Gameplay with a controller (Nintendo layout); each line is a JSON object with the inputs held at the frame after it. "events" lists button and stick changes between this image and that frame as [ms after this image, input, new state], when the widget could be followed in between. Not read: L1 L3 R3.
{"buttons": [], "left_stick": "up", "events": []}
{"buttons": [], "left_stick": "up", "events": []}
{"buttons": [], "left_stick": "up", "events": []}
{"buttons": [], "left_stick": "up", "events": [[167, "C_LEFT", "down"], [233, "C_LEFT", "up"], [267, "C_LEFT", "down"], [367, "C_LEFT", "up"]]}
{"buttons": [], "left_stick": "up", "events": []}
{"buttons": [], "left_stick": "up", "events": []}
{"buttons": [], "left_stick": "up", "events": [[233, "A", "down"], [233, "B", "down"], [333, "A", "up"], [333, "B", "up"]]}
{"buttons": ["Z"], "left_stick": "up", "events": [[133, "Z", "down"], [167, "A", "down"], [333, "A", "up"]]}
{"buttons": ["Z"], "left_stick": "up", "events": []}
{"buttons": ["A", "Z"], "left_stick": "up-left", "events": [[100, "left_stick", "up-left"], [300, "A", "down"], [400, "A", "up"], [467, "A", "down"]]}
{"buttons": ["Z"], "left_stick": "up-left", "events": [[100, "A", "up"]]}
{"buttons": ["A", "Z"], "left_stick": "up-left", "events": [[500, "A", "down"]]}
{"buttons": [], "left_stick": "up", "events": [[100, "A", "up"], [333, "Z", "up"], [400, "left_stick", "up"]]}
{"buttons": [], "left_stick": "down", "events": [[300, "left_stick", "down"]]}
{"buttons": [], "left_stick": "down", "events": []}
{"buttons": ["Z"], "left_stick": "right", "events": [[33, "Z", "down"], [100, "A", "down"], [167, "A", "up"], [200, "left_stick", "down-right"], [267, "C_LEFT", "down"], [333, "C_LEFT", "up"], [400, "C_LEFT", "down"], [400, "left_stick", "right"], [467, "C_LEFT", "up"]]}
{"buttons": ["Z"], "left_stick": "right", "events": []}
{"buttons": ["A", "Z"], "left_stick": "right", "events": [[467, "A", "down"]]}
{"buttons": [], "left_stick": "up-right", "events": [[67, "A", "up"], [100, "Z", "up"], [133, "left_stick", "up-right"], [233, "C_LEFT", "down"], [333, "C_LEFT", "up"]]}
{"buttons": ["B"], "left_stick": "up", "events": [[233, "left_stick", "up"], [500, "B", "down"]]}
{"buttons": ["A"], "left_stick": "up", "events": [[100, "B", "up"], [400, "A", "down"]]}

= What is needed =
Reproduce all entries. Keep them exact.

= Solution to this problem =
Gameplay with a controller (Nintendo layout); each line is a JSON object with the inputs held at the frame after it. "events" lists button and stick changes between this image and that frame as [ms after this image, input, new state], when the widget could be followed in between. Not read: L1 L3 R3.
{"buttons": [], "left_stick": "up", "events": []}
{"buttons": [], "left_stick": "up", "events": []}
{"buttons": [], "left_stick": "up", "events": []}
{"buttons": [], "left_stick": "up", "events": [[167, "C_LEFT", "down"], [233, "C_LEFT", "up"], [267, "C_LEFT", "down"], [367, "C_LEFT", "up"]]}
{"buttons": [], "left_stick": "up", "events": []}
{"buttons": [], "left_stick": "up", "events": []}
{"buttons": [], "left_stick": "up", "events": [[233, "A", "down"], [233, "B", "down"], [333, "A", "up"], [333, "B", "up"]]}
{"buttons": ["Z"], "left_stick": "up", "events": [[133, "Z", "down"], [167, "A", "down"], [333, "A", "up"]]}
{"buttons": ["Z"], "left_stick": "up", "events": []}
{"buttons": ["A", "Z"], "left_stick": "up-left", "events": [[100, "left_stick", "up-left"], [300, "A", "down"], [400, "A", "up"], [467, "A", "down"]]}
{"buttons": ["Z"], "left_stick": "up-left", "events": [[100, "A", "up"]]}
{"buttons": ["A", "Z"], "left_stick": "up-left", "events": [[500, "A", "down"]]}
{"buttons": [], "left_stick": "up", "events": [[100, "A", "up"], [333, "Z", "up"], [400, "left_stick", "up"]]}
{"buttons": [], "left_stick": "down", "events": [[300, "left_stick", "down"]]}
{"buttons": [], "left_stick": "down", "events": []}
{"buttons": ["Z"], "left_stick": "right", "events": [[33, "Z", "down"], [100, "A", "down"], [167, "A", "up"], [200, "left_stick", "down-right"], [267, "C_LEFT", "down"], [333, "C_LEFT", "up"], [400, "C_LEFT", "down"], [400, "left_stick", "right"], [467, "C_LEFT", "up"]]}
{"buttons": ["Z"], "left_stick": "right", "events": []}
{"buttons": ["A", "Z"], "left_stick": "right", "events": [[467, "A", "down"]]}
{"buttons": [], "left_stick": "up-right", "events": [[67, "A", "up"], [100, "Z", "up"], [133, "left_stick", "up-right"], [233, "C_LEFT", "down"], [333, "C_LEFT", "up"]]}
{"buttons": ["B"], "left_stick": "up", "events": [[233, "left_stick", "up"], [500, "B", "down"]]}
{"buttons": ["A"], "left_stick": "up", "events": [[100, "B", "up"], [400, "A", "down"]]}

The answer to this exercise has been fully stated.